According to a study done in 2017, 45% of homeowners spent between $5,000 and $25,000 remodeling their kitchen. 26% spent between $25,000 and $50,000, and a good 21% spent more than $50,000. The prices are understandable, especially if you consider the fact that a good kitchen can raise a house’s market value considerably. However, the price ranges are a little all over the place, which doesn’t really help anyone looking to construct a solid remodeling budget.
How much does it cost to remodel a kitchen, really?
The answer is a little less straightforward than you might like.
The Big Picture: Know What You Want
Before you can even begin estimating your budget, you need to know your intended result. How much of your kitchen are you planning to remodel? Are you just looking to switch the tile and wallpaper, or are you focusing more on the cabinets and countertops? Did you want a complete kitchen overhaul, or did you just want to switch out the appliances for sleeker, state-of-the-art models?
Design and selections cannot start without a budget, unless money is not a consideration. Unfortunately, we have yet to meet that client. The possibilities are endless, especially if you are considering reconfiguring space. In most cases the budget is a primary driver of decisions. You do not want to design a $150,000 kitchen if you only have a $50,000 budget. Usually the design process is a slow adjustment of budget to scope of work.

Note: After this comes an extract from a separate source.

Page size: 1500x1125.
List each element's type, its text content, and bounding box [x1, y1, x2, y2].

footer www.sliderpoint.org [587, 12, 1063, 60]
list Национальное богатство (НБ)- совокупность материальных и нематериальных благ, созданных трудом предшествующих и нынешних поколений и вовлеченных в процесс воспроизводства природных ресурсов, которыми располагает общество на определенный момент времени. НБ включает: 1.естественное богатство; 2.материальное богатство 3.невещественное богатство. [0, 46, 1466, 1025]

Budget Breakdown: Are You Doing All These?
It’s also important that you know what you want from your kitchen remodel so you can better adjust your budget to suit the specifics. For instance, the average homeowner who wants a complete kitchen overhaul usually spends 14% of their overall kitchen budget on appliances and only 4% on sinks and faucets. However, if the homeowner is not planning to renovate the whole kitchen, and in fact decides to just replace the appliances and faucets, then the percentages can obviously stand to be higher.
Here’s a breakdown of the average overall kitchen budget, according to the National Kitchen & Bath Association:
29% for cabinetry and hardware
4% for design fees
17% for installation
10% for counters
14% for appliances
4% for plumbing (sinks,faucets,etc.)
5% for electrical (lighting, extra outlets, etc.)
7% for flooring
4% for doors and windows
5% for trim (walls, ceilings, decorations, etc.)
1% for miscellaneous
Again, someone doing a complete kitchen overhaul might follow these percentages closely, whereas someone who’s only doing three or four items can afford to adjust the break down accordingly (e.g. dedicating 35% to cabinetry, for example, or raising the flooring budget to 10%). Ergo, you can get a good idea of your budget and any potential changes to it by knowing which areas are your top priority.
Additional Cost: Count the Contractor
Some people choose to cut out the cost of the contractor and do it all themselves.. This has two possible positive impacts. It saves money and it can result in a deeper connection to the space. For small-scale projects and homeowners with experience, DIY is a viable option. But beware; we have seen far more projects in which the D stood for disaster. Unfortunately, for the majority of kitchen remodeling projects, a contractor is considered crucial—ergo pretty much non-negotiable.
A good design build firm will eliminate the guesswork regarding the kitchen remodeling cost. Working with a contractor changes the answer of ‘how much does it cost to remodel a kitchen?’ from ‘it depends,’ to ‘the contractor will tell you.’ No matter how skilled of a DIYer you may be, people who do it every day are probably a lot faster and, if you have chosen your contractor well, will be very skilled. A good contractor can tell you what the schedule will be and maintain it. That seldom happens with a DIY project.